スポットライトの下は今日も眩しくて、日常と地続きだったけれど、分かりやすくその場所は非日常だったと思う。滝沢にとっての職場であるそこは、毎日モデルたちと顔を見合わせているはずなのに、染がそこに立つと不思議とそう思わせてくれるからそれはひとつの才能だと思った。
「滝沢くん」
灰色の壁にもたれて、滝沢がいつものように着々と進む撮影の様子を見ていると、ふいに隣から声をかけられて、顔をあげると側に鏡利が立っていた。
「鏡利さん、何ですか」
「染くん、断られたよ」
「えっ、断ったんですか」
滝沢はびっくりして思わず大きな声を出してしまって、慌てて口を押さえた。近くにいたスタッフが振り返って、怪訝な顔をしてくるのに、首だけを動かして、せめて謝っているふりをして見せた。

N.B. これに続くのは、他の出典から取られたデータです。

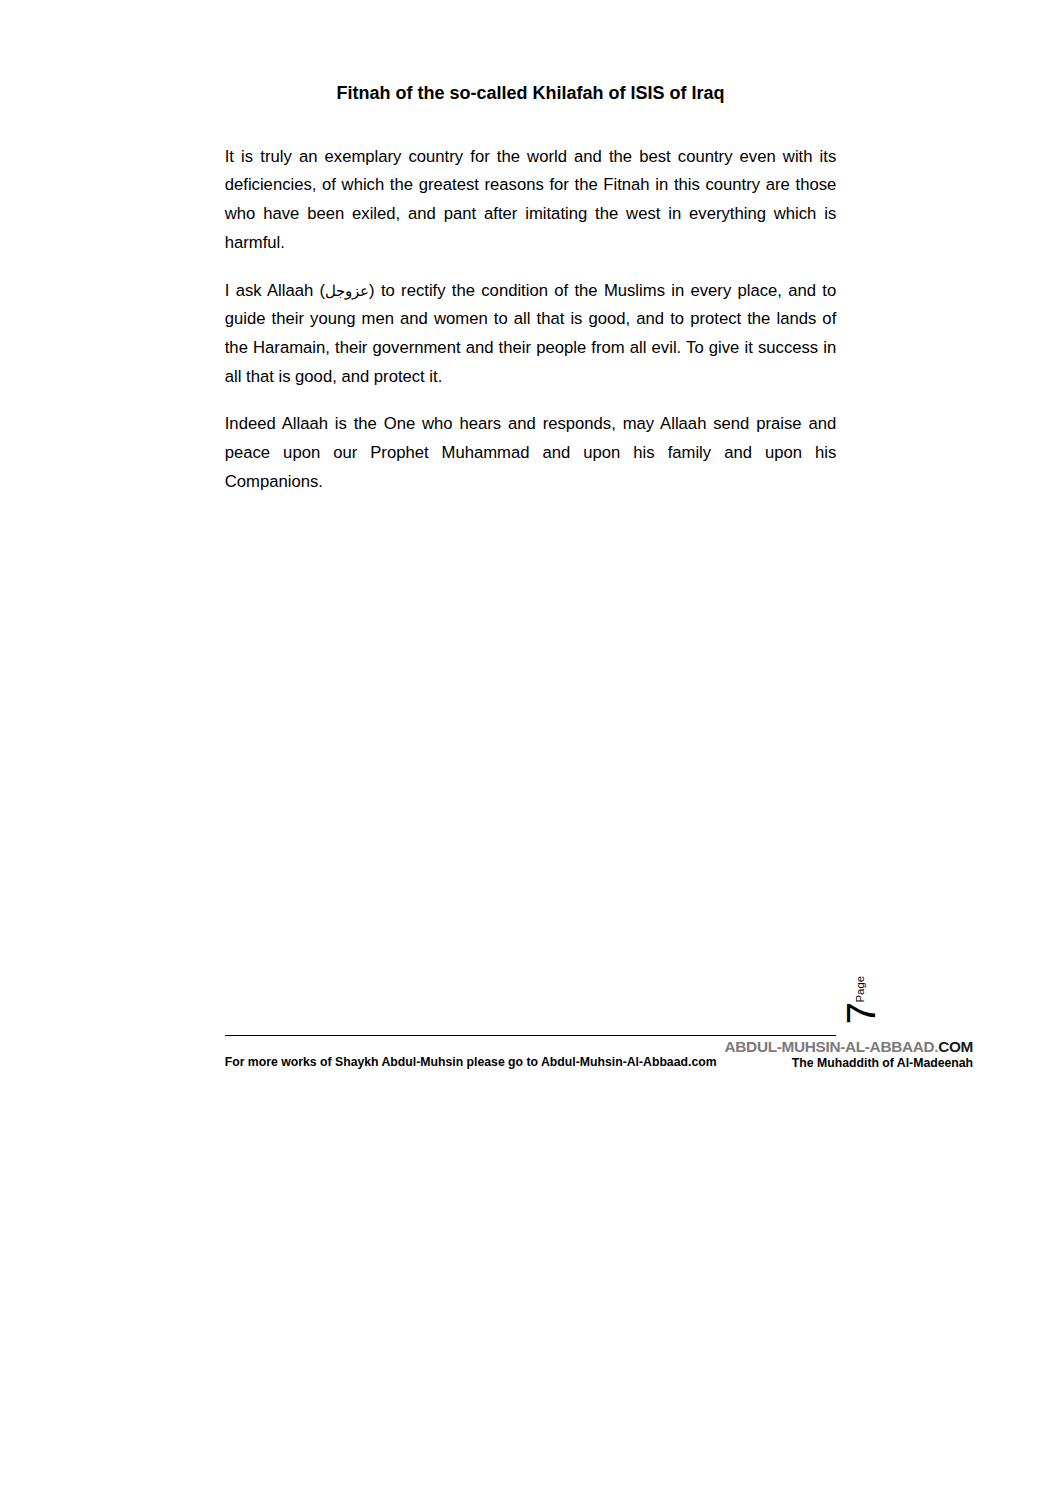Fitnah of the so-called Khilafah of ISIS of Iraq
It is truly an exemplary country for the world and the best country even with its deficiencies, of which the greatest reasons for the Fitnah in this country are those who have been exiled, and pant after imitating the west in everything which is harmful.
I ask Allaah (عزوجل) to rectify the condition of the Muslims in every place, and to guide their young men and women to all that is good, and to protect the lands of the Haramain, their government and their people from all evil. To give it success in all that is good, and protect it.
Indeed Allaah is the One who hears and responds, may Allaah send praise and peace upon our Prophet Muhammad and upon his family and upon his Companions.
Page 7
For more works of Shaykh Abdul-Muhsin please go to Abdul-Muhsin-Al-Abbaad.com
ABDUL-MUHSIN-AL-ABBAAD. COM
The Muhaddith of Al-Madeenah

「なんでびっくりするの?滝沢くんだって僕にあんまりうまくいってないってメールしてきたじゃない」
「・・・いや、染くんの性格上、押せば大体のことイエスって言ってくれるので・・・断ったのか、そうか」
「そういう性格だって分かってるのに、押してイエスって言わせるなんて、ヤクザのやり口だよ、怖いなぁ。滝沢くん」
「いや、誰のせいで俺がこんなことしてると思って・・・」
「誰のせいなの?駄目だなぁ、上司として僕が怒っておくね」
にこにこ笑いながら鏡利がそう言うのに、滝沢はそれ以上何も言えないと思った。
「答えは保留にしておいたけど、一応」
「保留にしたんすね・・・」
それだって押してイエスと言わせたのだろうと思ったけれど、滝沢はそれ以上、鏡利には何も意見できなかったので黙っていた。
「まぁだから、引き続き頼むよ、滝沢くん」
「・・・分かってますよ」
「イエスって言わせるんだよ、必ず」
「怖いっすよ、俺に圧をかけるの止めてください」
あははと笑って、できるだけ冗談っぽくしてみたけれど、鏡利がその時、自棄に真剣な目をしていたので、滝沢は自分の笑い声がどんどんかすれていくのが分かった。